Nearly 36 hours later, Duggan and the 28 other men made their way to the closest shaft station where they rang the alarm bell alerting startled rescue workers above to their presence despite those rescuers having been convinced by other rescued miners that no one could have survived in the depth of the mine. A total of 25 of the men were rescued. Sadly, Duggan, who returned to the tunnels to search for his few remaining companions, was not among the survivors. A similar fate befell J D Moore who, like Duggan, had barricaded himself and his crew of six men deep in the mine. Five were rescued 56 hours after the initial alarm but Moore was not among them.

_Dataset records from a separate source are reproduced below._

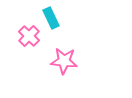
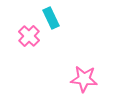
pink star: moved 20 px right, 18 px down
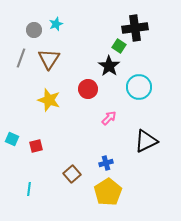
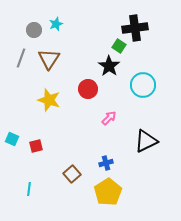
cyan circle: moved 4 px right, 2 px up
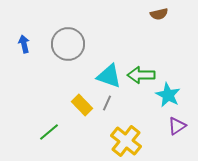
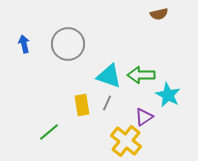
yellow rectangle: rotated 35 degrees clockwise
purple triangle: moved 33 px left, 9 px up
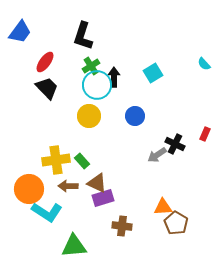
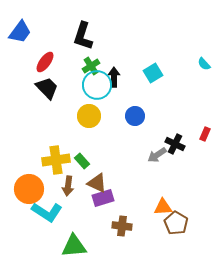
brown arrow: rotated 84 degrees counterclockwise
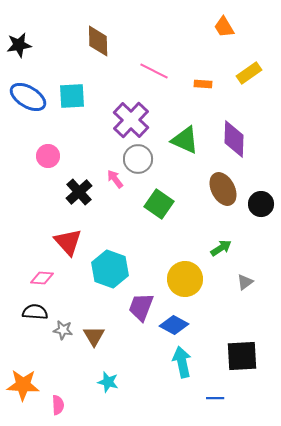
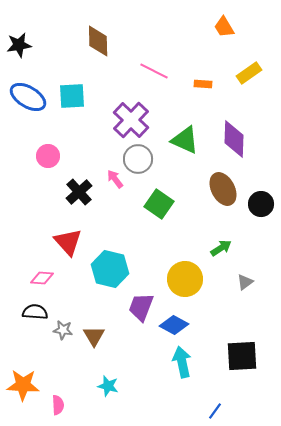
cyan hexagon: rotated 6 degrees counterclockwise
cyan star: moved 4 px down
blue line: moved 13 px down; rotated 54 degrees counterclockwise
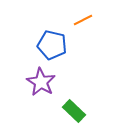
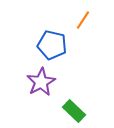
orange line: rotated 30 degrees counterclockwise
purple star: rotated 12 degrees clockwise
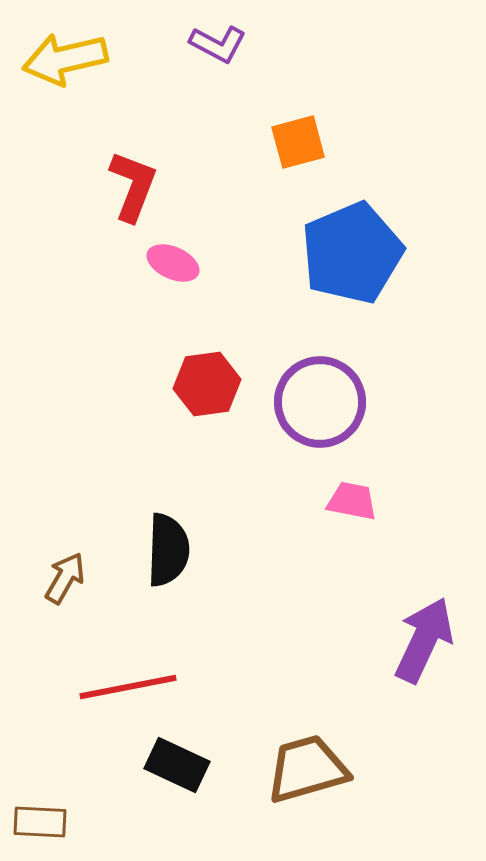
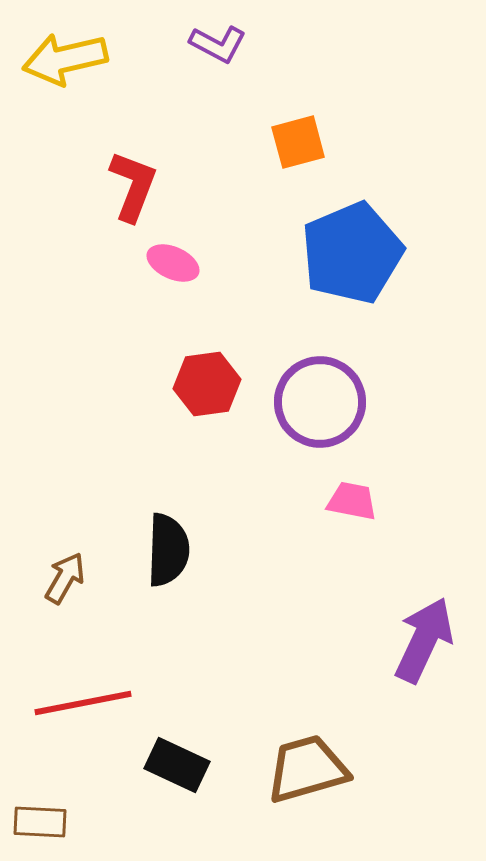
red line: moved 45 px left, 16 px down
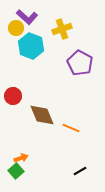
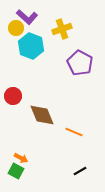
orange line: moved 3 px right, 4 px down
orange arrow: rotated 48 degrees clockwise
green square: rotated 21 degrees counterclockwise
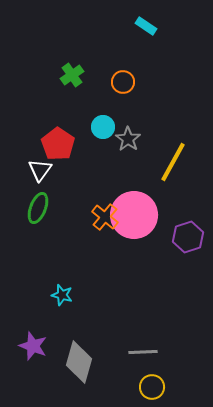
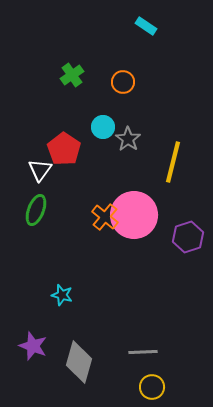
red pentagon: moved 6 px right, 5 px down
yellow line: rotated 15 degrees counterclockwise
green ellipse: moved 2 px left, 2 px down
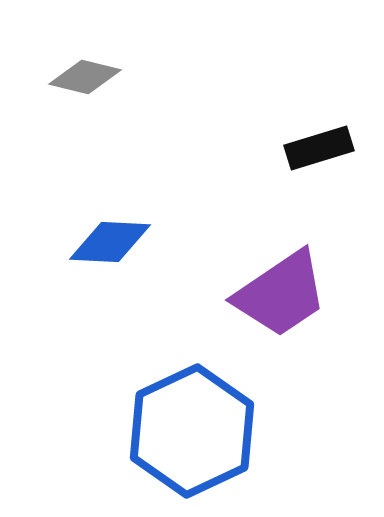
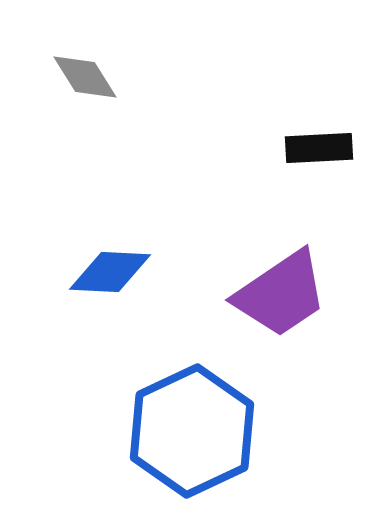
gray diamond: rotated 44 degrees clockwise
black rectangle: rotated 14 degrees clockwise
blue diamond: moved 30 px down
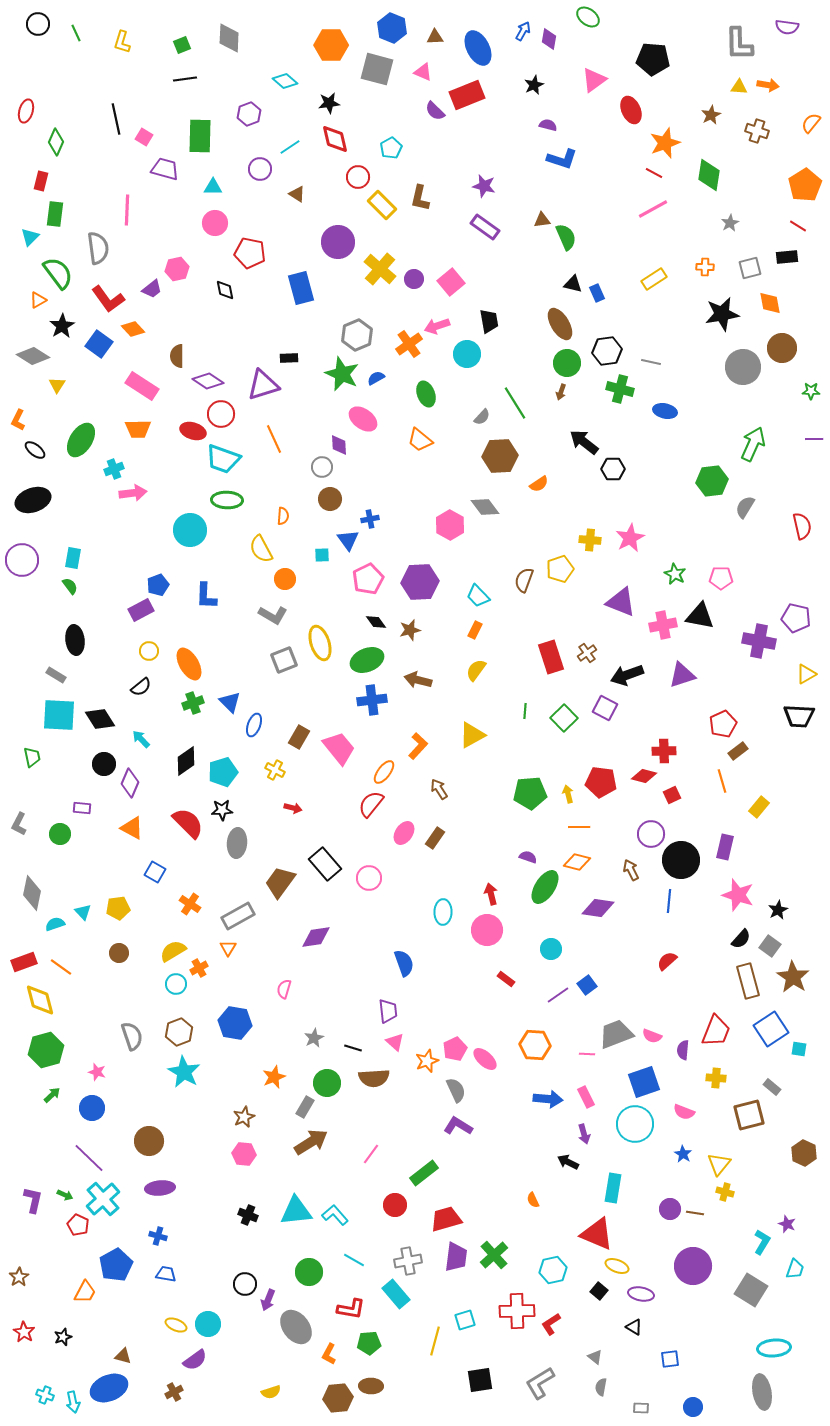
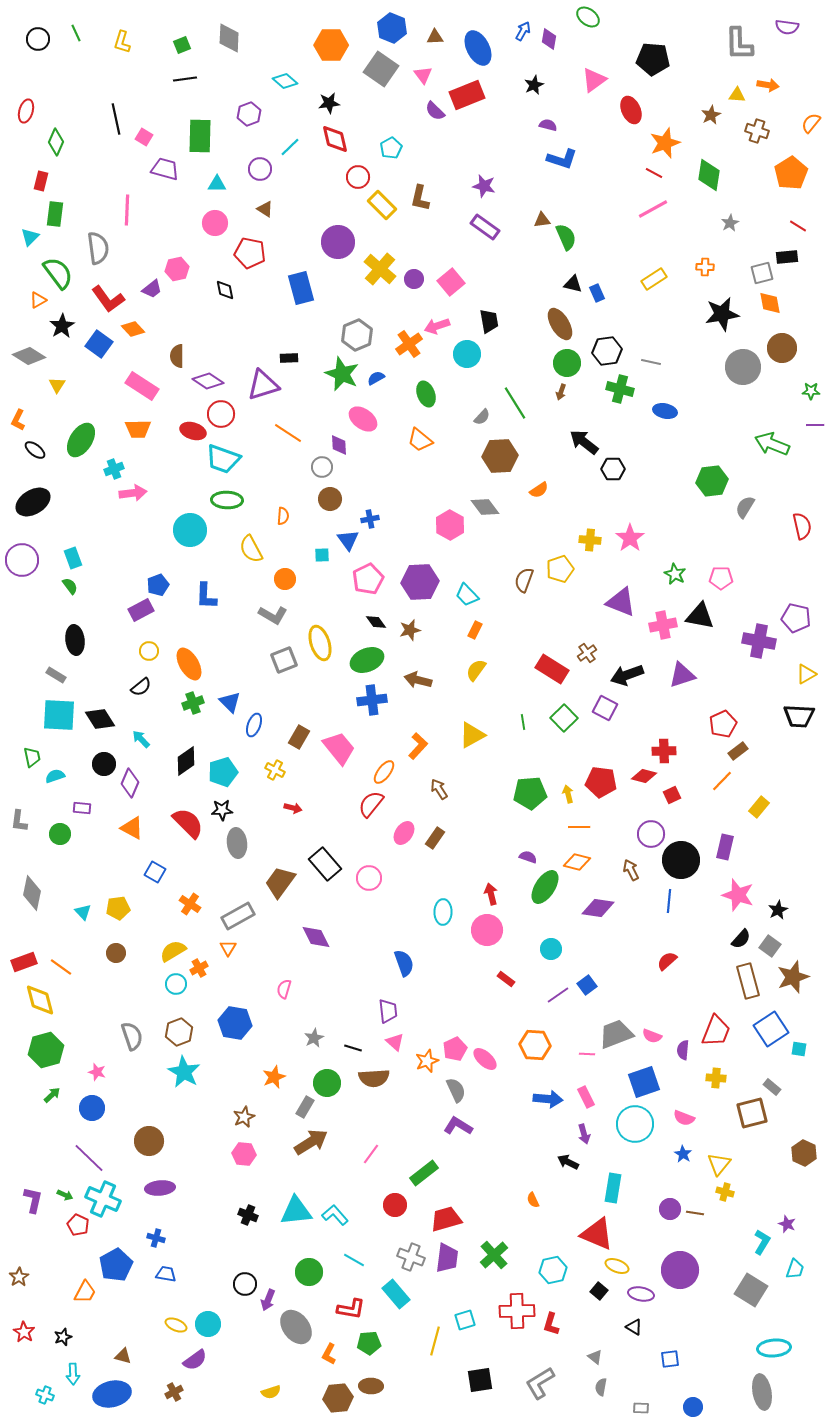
black circle at (38, 24): moved 15 px down
gray square at (377, 69): moved 4 px right; rotated 20 degrees clockwise
pink triangle at (423, 72): moved 3 px down; rotated 30 degrees clockwise
yellow triangle at (739, 87): moved 2 px left, 8 px down
cyan line at (290, 147): rotated 10 degrees counterclockwise
orange pentagon at (805, 185): moved 14 px left, 12 px up
cyan triangle at (213, 187): moved 4 px right, 3 px up
brown triangle at (297, 194): moved 32 px left, 15 px down
gray square at (750, 268): moved 12 px right, 5 px down
gray diamond at (33, 356): moved 4 px left
orange line at (274, 439): moved 14 px right, 6 px up; rotated 32 degrees counterclockwise
purple line at (814, 439): moved 1 px right, 14 px up
green arrow at (753, 444): moved 19 px right; rotated 92 degrees counterclockwise
orange semicircle at (539, 484): moved 6 px down
black ellipse at (33, 500): moved 2 px down; rotated 12 degrees counterclockwise
pink star at (630, 538): rotated 8 degrees counterclockwise
yellow semicircle at (261, 549): moved 10 px left
cyan rectangle at (73, 558): rotated 30 degrees counterclockwise
cyan trapezoid at (478, 596): moved 11 px left, 1 px up
red rectangle at (551, 657): moved 1 px right, 12 px down; rotated 40 degrees counterclockwise
green line at (525, 711): moved 2 px left, 11 px down; rotated 14 degrees counterclockwise
orange line at (722, 781): rotated 60 degrees clockwise
gray L-shape at (19, 824): moved 3 px up; rotated 20 degrees counterclockwise
gray ellipse at (237, 843): rotated 12 degrees counterclockwise
cyan semicircle at (55, 924): moved 148 px up
purple diamond at (316, 937): rotated 72 degrees clockwise
brown circle at (119, 953): moved 3 px left
brown star at (793, 977): rotated 20 degrees clockwise
pink semicircle at (684, 1112): moved 6 px down
brown square at (749, 1115): moved 3 px right, 2 px up
cyan cross at (103, 1199): rotated 24 degrees counterclockwise
blue cross at (158, 1236): moved 2 px left, 2 px down
purple trapezoid at (456, 1257): moved 9 px left, 1 px down
gray cross at (408, 1261): moved 3 px right, 4 px up; rotated 32 degrees clockwise
purple circle at (693, 1266): moved 13 px left, 4 px down
red L-shape at (551, 1324): rotated 40 degrees counterclockwise
blue ellipse at (109, 1388): moved 3 px right, 6 px down; rotated 9 degrees clockwise
cyan arrow at (73, 1402): moved 28 px up; rotated 10 degrees clockwise
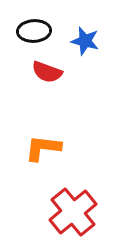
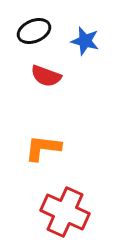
black ellipse: rotated 20 degrees counterclockwise
red semicircle: moved 1 px left, 4 px down
red cross: moved 8 px left; rotated 27 degrees counterclockwise
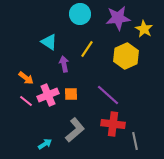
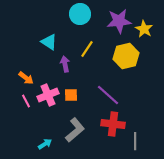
purple star: moved 1 px right, 3 px down
yellow hexagon: rotated 10 degrees clockwise
purple arrow: moved 1 px right
orange square: moved 1 px down
pink line: rotated 24 degrees clockwise
gray line: rotated 12 degrees clockwise
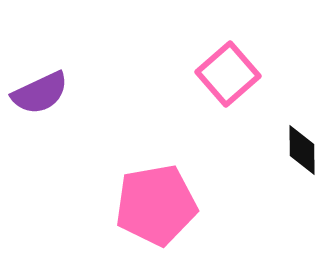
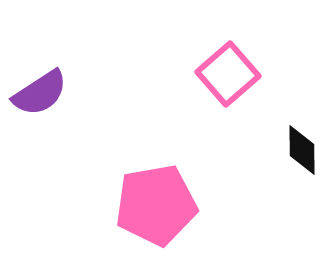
purple semicircle: rotated 8 degrees counterclockwise
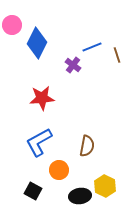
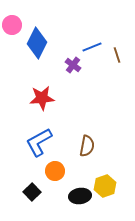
orange circle: moved 4 px left, 1 px down
yellow hexagon: rotated 15 degrees clockwise
black square: moved 1 px left, 1 px down; rotated 18 degrees clockwise
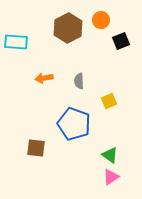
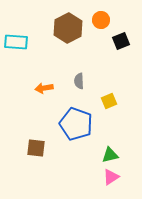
orange arrow: moved 10 px down
blue pentagon: moved 2 px right
green triangle: rotated 48 degrees counterclockwise
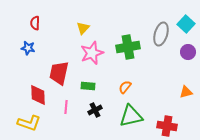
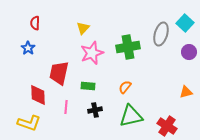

In all, 168 of the 410 men who began the shift died as a result of the fire that started in the Granite Mountain Mine and it remains the highest death toll from any U S mine disaster. There’s an expansive memorial located a bit north of the neighborhood called Uptown Butte in the community of Walkerville.
As you drive up Main Street, there are other reminders of the dangers of underground mining. You pass markers noting the 43 men who died in “The Original” Butte’s first copper mine and the 79 who died in “The Steward.” It’s estimated that over a period of slightly more than a century 2,500 men died in underground mines in Butte. About two miles into the climb, you reach the memorial to Granite Mountain.
The Berkeley Pit.
Although the mega demand of World War I had abated, the Company, now known as ACM continued its profitable operation. With the outbreak of the Second World War, ACM experienced a second stretch of enormous profitability. It used those profits to launch an effort called the Greater Butte Project (GBP) to mine the ores of the Hill at a much lower grade but at a very much higher volume by a process called block caving. (Block caving is an underground hard rock mining technique that undermines an ore body causing it to progressively collapse under its own weight.)
In 1955, ACM began excavating a small experimental pit at the site of the Berkeley mine. (Open pit mining is essentially the surface version of block caving.) The operation at Berkeley proved so successful that by 1958, the Company had all but scrapped the GBP to concentrate its effort at the Berkeley site and in 1963 it sunk Butte’s last shaft.